4.0 Le début est très prometteur. Un superbe plan fait renaître Ozu. Un plan intérieur très composé, qui s’étire et donne de la place au son, au moyen d’une bouilloire et d’une porte qui claque, je crois. C’est un plan fixe et il raconte beaucoup de chose, sur le couple, sur la place des hommes et des femmes, sur le lieu. Quant au suivant il s’aventure brièvement dans un langage à la Kiarostami. Il se déroule à l’intérieur d’une voiture, silencieux bien qu’on y entende et ressente les secousses, on y serpente déjà les longs chemins terreux. C’était une belle promesse. Mais hormis quelques idées ci et là, le film ne retrouvera pas ces élans, cette douce sidération. Il se focalise sur son scénario beaucoup trop programmatique et oublie d’inventer une forme pour le raconter.
Un père se voit dans l’obligation de promettre sa fille de dix ans en mariage à son grand ennemi, pour adoucir leurs querelles. Tous deux ont perdu leurs fils dans ces conflits de tribus sans fin, le seul moyen de stopper l’hémorragie est de forcer un nouveau lien de sang. Désolé pour le jeu de mot pourri. La mère, déjà victime d’un mariage arrangé dans sa jeunesse, tourmentée de voir son enfant reproduire son destin sclérosé, n’accepte pas cette proposition et s’enfuit avec sa fille, se cache dans des ruines, puis dans la cave d’une baraque perdue – Le moment le plus intéressant du film, formellement, dans lequel on retrouve un peu de mise en scène, entre rayons de soleil et de poussière, même si la chute est beaucoup trop maladroite – puis à bord d’un camion, pour fuir les deux tribus à leurs trousses.

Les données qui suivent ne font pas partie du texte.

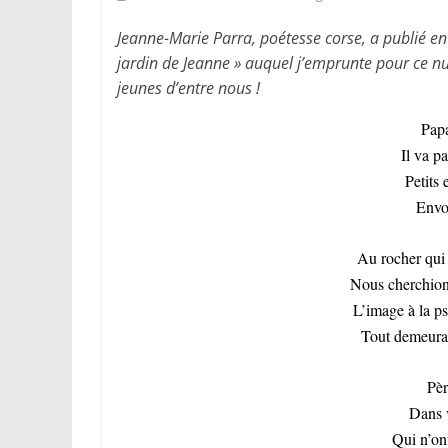
Jeanne-Marie Parra, poétesse corse, a publié en
jardin de Jeanne » auquel j’emprunte pour ce nu
jeunes d’entre nous !
Papa
Il va p
Petits 
Envo
Au rocher qui 
Nous cherchions 
L’image à la ps
Tout demeura 
Pèr
Dans v
Qui n’on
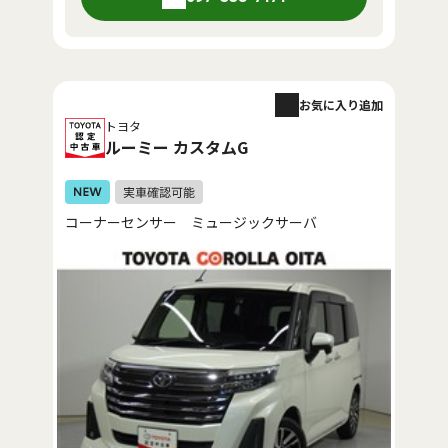
お気に入り追加
トヨタ
ルーミー カスタムG
コーナーセンサー ミュージックサーバ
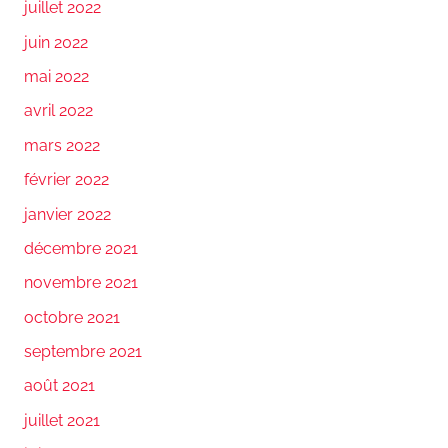
juillet 2022
juin 2022
mai 2022
avril 2022
mars 2022
février 2022
janvier 2022
décembre 2021
novembre 2021
octobre 2021
septembre 2021
août 2021
juillet 2021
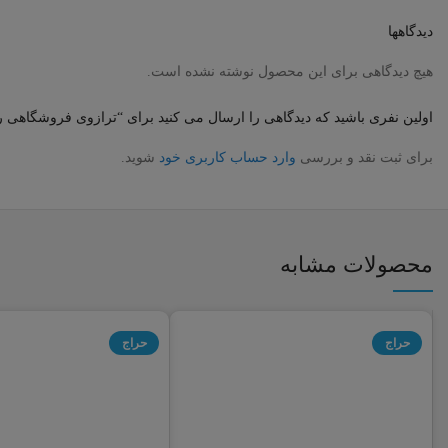
دیدگاهها
هیچ دیدگاهی برای این محصول نوشته نشده است.
اولین نفری باشید که دیدگاهی را ارسال می کنید برای “ترازوی فروشگاهی رایان تراز پر
برای ثبت نقد و بررسی
وارد حساب کاربری خود
شوید.
محصولات مشابه
حراج
حراج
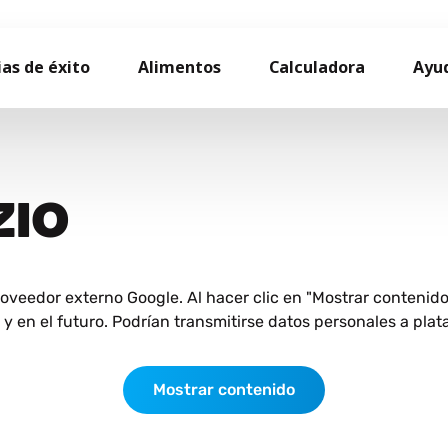
ias de éxito
Alimentos
Calculadora
Ayu
ZIO
roveedor externo Google. Al hacer clic en "Mostrar contenid
 en el futuro. Podrían transmitirse datos personales a plat
Mostrar contenido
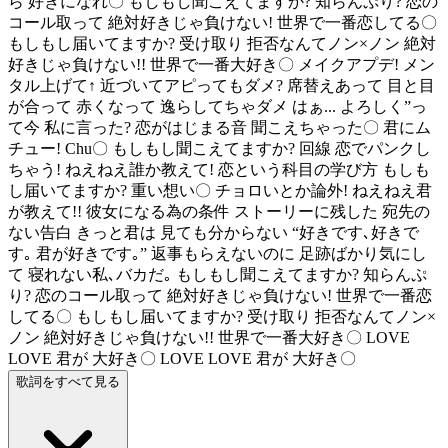
ら 好きになれ〇 もしもし聞こえてますか? 知らんぷり? 恋の
コール取って 絶対好きじゃ負けない! 世界で一番恋してる〇
もしもし届いてますか? 受け取り 拒否なんてノン×ノン 絶対
好きじゃ負けない!! 世界で一番大好き〇 メイクアプデ! メン
タル上げて↑ 近づいてアピってもダメ? 席替えあって 目と目
が合って 赤くなって 逸らしてちゃダメ はぁ... よろしく”っ
て今 私に言った? 恋がはじまる音 聞こえちゃった〇 君にム
チュー! Chu〇 もしもし聞こえてますか? 回線 恋でパンクし
ちゃう! ねえねえ誰か教えて! 恋という科目の学び方 もしも
し届いてますか? 重い想い〇 チョロいとか論外! ねえねえ君
が教えて!! 彼女になる為の条件 ストーリーに残した 宛先の
ない告白 きっと君は 見ても分からない “好きです､好きで
す｡ 君が好きです｡” 返事もらえないのに 足跡ばかり気にし
て 寝れない私､バカだ｡ もしもし聞こえてますか? 知らんぷ
り? 恋のコール取って 絶対好きじゃ負けない! 世界で一番恋
してる〇 もしもし届いてますか? 受け取り 拒否なんてノン×
ノン 絶対好きじゃ負けない!! 世界で一番大好き〇 LOVE
LOVE 君が 大好き〇 LOVE LOVE 君が 大好き〇
歌詞をすべて見る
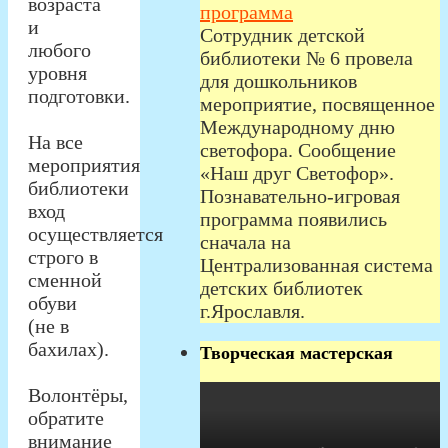
возраста
программа
и
Сотрудник детской
любого
библиотеки № 6 провела
уровня
для дошкольников
подготовки.
мероприятие, посвященное
Международному дню
На все
светофора. Сообщение
мероприятия
«Наш друг Светофор».
библиотеки
Познавательно-игровая
вход
программа появились
осуществляется
сначала на
строго в
Централизованная система
сменной
детских библиотек
обуви
г.Ярославля.
(не в
бахилах).
Творческая мастерская
Волонтёры,
обратите
внимание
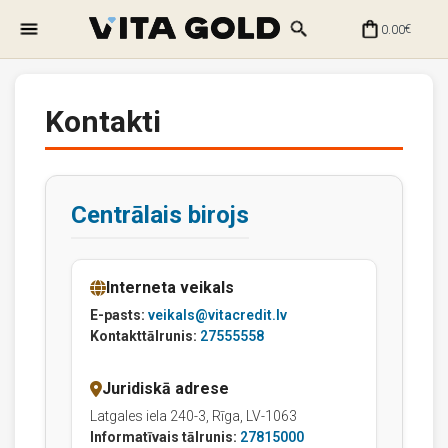
0.00
€
Kontakti
Centrālais birojs
Interneta veikals
E-pasts:
veikals@vitacredit.lv
Kontakttālrunis:
27555558
Juridiskā adrese
Latgales iela 240-3, Rīga, LV-1063
Informatīvais tālrunis:
27815000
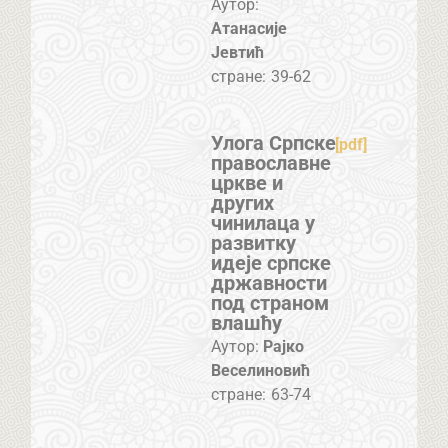
Аутор:
Атанасије
Јевтић
стране:
39-62
Улога Српске
[pdf]
православне
цркве и
других
чинилаца у
развитку
идеје српске
државности
под страном
влашћу
Аутор:
Рајко
Веселиновић
стране:
63-74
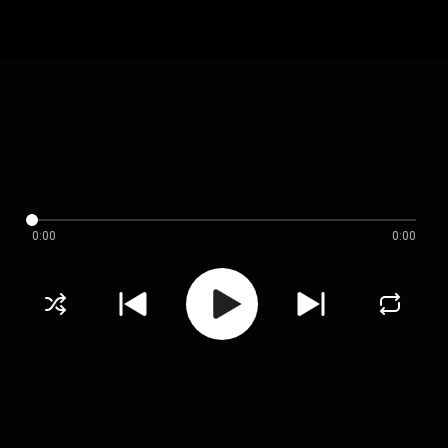
0:00
0:00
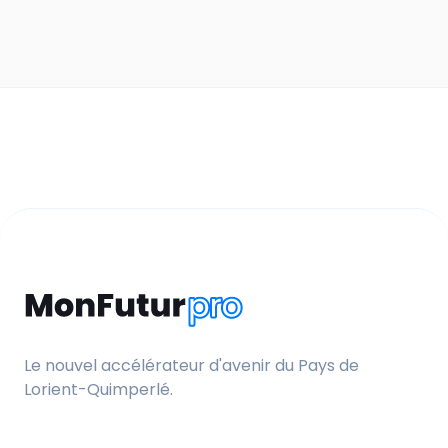
Le nouvel accélérateur d'avenir du Pays de
Lorient-Quimperlé.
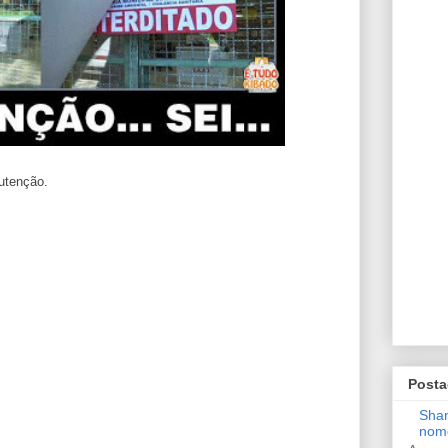
utenção.
Posta
Shan
nom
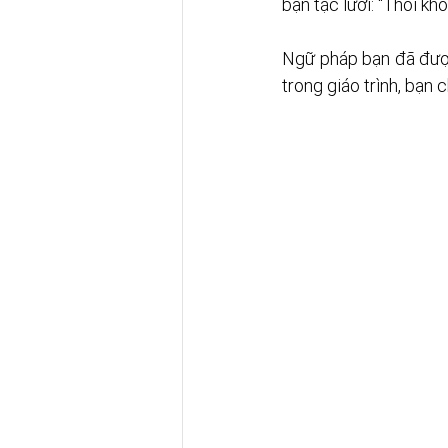
bạn tặc lưỡi: “Thôi kh
Ngữ pháp bạn đã được
trong giáo trình, bạn 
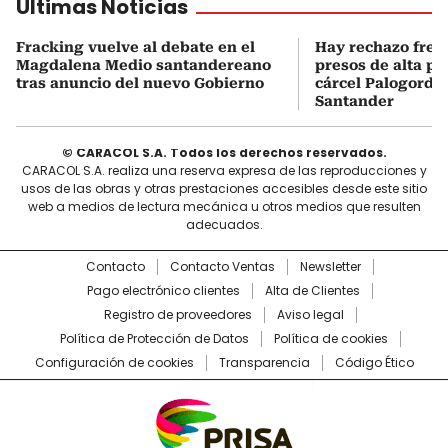
Últimas Noticias
Fracking vuelve al debate en el
Hay rechazo frent
Magdalena Medio santandereano
presos de alta pe
tras anuncio del nuevo Gobierno
cárcel Palogordo 
Santander
© CARACOL S.A. Todos los derechos reservados.
CARACOL S.A. realiza una reserva expresa de las reproducciones y
usos de las obras y otras prestaciones accesibles desde este sitio
web a medios de lectura mecánica u otros medios que resulten
adecuados.
Contacto
Contacto Ventas
Newsletter
Pago electrónico clientes
Alta de Clientes
Registro de proveedores
Aviso legal
Política de Protección de Datos
Política de cookies
Configuración de cookies
Transparencia
Código Ético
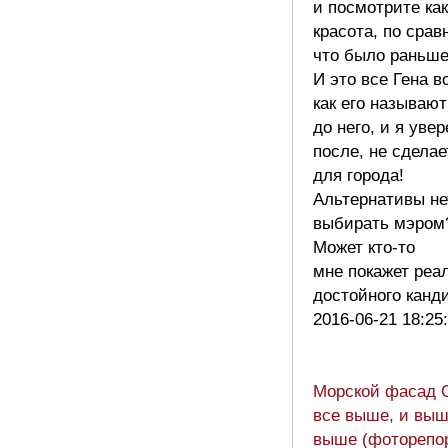
и посмотрите ка
красота, по сра
что было раньше
И это все Гена в
как его называют
до него, и я увер
после, не сделае
для города!
Альтернативы нет
выбирать мэром
Может кто-то
мне покажет реа
достойного кан
2016-06-21 18:25
Морской фасад 
все выше, и выш
выше (фоторепо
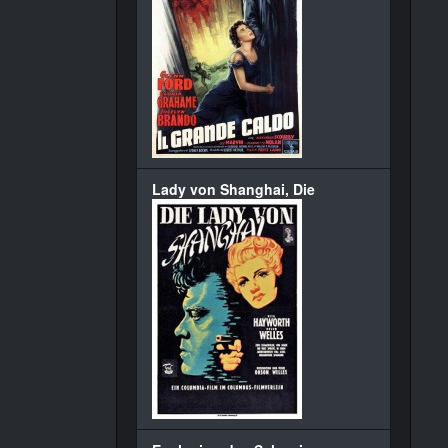
Lady von Shanghai, Die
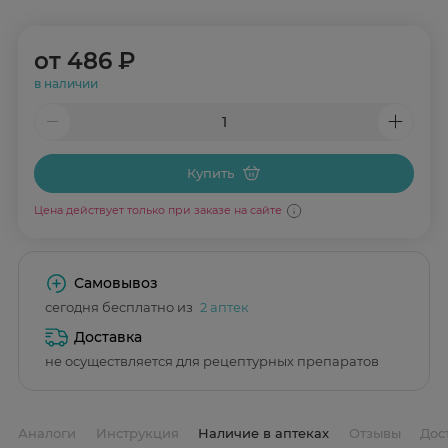
от
486 ₽
в наличии
Купить
Цена действует только при заказе на сайте
Самовывоз
сегодня бесплатно из
2 аптек
Доставка
не осуществляется для рецептурных препаратов
Аналоги
Инструкция
Наличие в аптеках
Отзывы
Дос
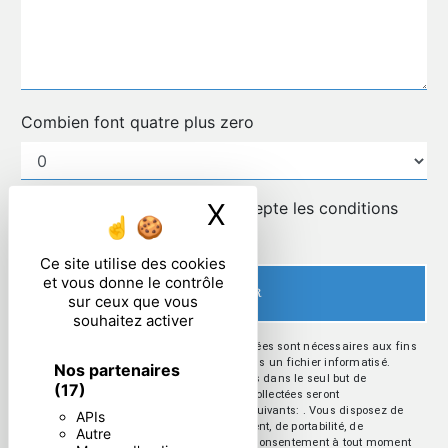
Combien font quatre plus zero
X
Masquer le ban
En cochant cette case, j'accepte les conditions
particulières ci-dessous **
Ce site utilise des cookies
et vous donne le contrôle
ENVOYER
sur ceux que vous
souhaitez activer
** Les données personnelles communiquées sont nécessaires aux fins
de vous contacter et sont enregistrées dans un fichier informatisé.
Nos partenaires
Elles sont destinées à et ses sous-traitants dans le seul but de
(17)
répondre à votre message. Les données collectées seront
communiquées aux seuls destinataires suivants: . Vous disposez de
APIs
droits d’accès, de rectification, d’effacement, de portabilité, de
Autre
limitation, d’opposition, de retrait de votre consentement à tout moment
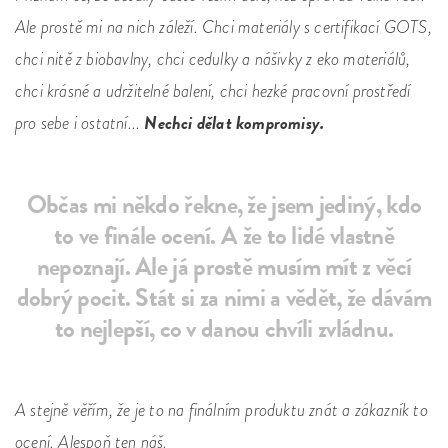
Ale prostě mi na nich záleží. Chci materiály s certifikací GOTS,
chci nitě z biobavlny, chci cedulky a nášivky z eko materiálů,
chci krásné a udržitelné balení, chci hezké pracovní prostředí
Nechci dělat kompromisy.
pro sebe i ostatní...
Občas mi někdo řekne, že jsem jediný, kdo
to ve finále ocení. A že to lidé vlastně
nepoznají. Ale já prostě musím mít z věcí
dobrý pocit. Stát si za nimi a vědět, že dávám
to nejlepší, co v danou chvíli zvládnu.
A stejně věřím, že je to na finálním produktu znát a zákazník to
ocení. Alespoň ten náš.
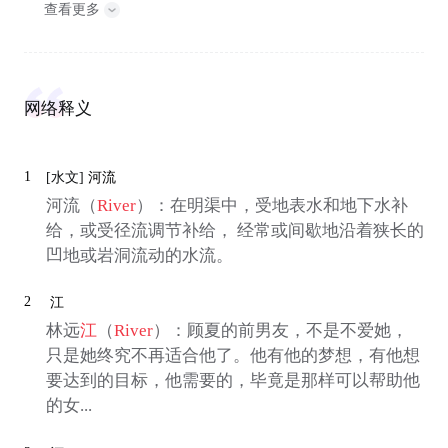
查看更多
网络释义
1
[水文]
河流
河流（
River
）：在明渠中，受地表水和地下水补
给，或受径流调节补给， 经常或间歇地沿着狭长的
凹地或岩洞流动的水流。
2
江
林远
江
（
River
）：顾夏的前男友，不是不爱她，
只是她终究不再适合他了。他有他的梦想，有他想
要达到的目标，他需要的，毕竟是那样可以帮助他
的女...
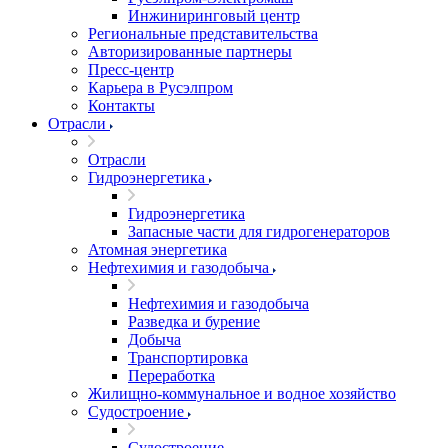
Инжиниринговый центр
Региональные представительства
Авторизированные партнеры
Пресс-центр
Карьера в Русэлпром
Контакты
Отрасли
Отрасли
Гидроэнергетика
Гидроэнергетика
Запасные части для гидрогенераторов
Атомная энергетика
Нефтехимия и газодобыча
Нефтехимия и газодобыча
Разведка и бурение
Добыча
Транспортировка
Переработка
Жилищно-коммунальное и водное хозяйство
Судостроение
Судостроение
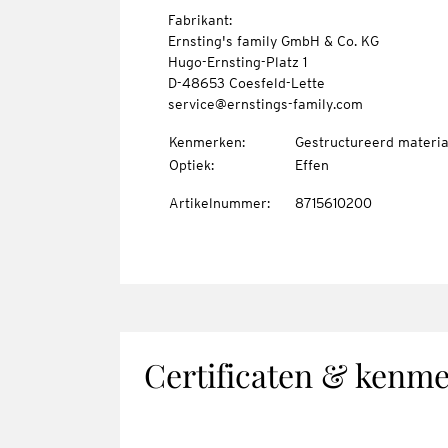
Fabrikant:
Ernsting's family GmbH & Co. KG
Hugo-Ernsting-Platz 1
D-48653 Coesfeld-Lette
service@ernstings-family.com
Kenmerken
:
Gestructureerd materia
Optiek
:
Effen
Artikelnummer
:
8715610200
Certificaten & kenm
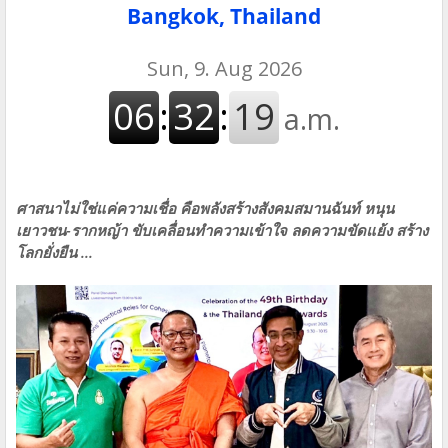
Bangkok, Thailand
ศาสนาไม่ใช่แค่ความเชื่อ คือพลังสร้างสังคมสมานฉันท์ หนุน
เยาวชน-รากหญ้า ขับเคลื่อนทำความเข้าใจ ลดความขัดแย้ง สร้าง
โลกยั่งยืน ...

Si l’on abandonne vite l’idée de voir un film avec un auteur derrière l’objectif, on reste aux crochets de cette mère et sa fille, sitôt que l’on reste avec elles, justement. Et c’est tout le problème du film, qui devient vite absolument indigeste en empilant les montages parallèles assommants, entre poursuivants et poursuivis, parcouru de pseudo climax foireux. Les scènes sont de plus en plus bâclées et brèves, comme s’il n’y avait plus d’idées (autant faire un court métrage, franchement) ou comme s’il fallait respecter un impératif de montage de plans courts et de scènes courtes pour dynamiser le récit. C’est dommage car encore une fois, quand ça s’étire un peu, il y a de beaux moments d’angoisse. Alors on finit par s’en balancer. Mais vraiment. J’ai fini par faire autre chose en même temps, juste pour ne pas m’endormir.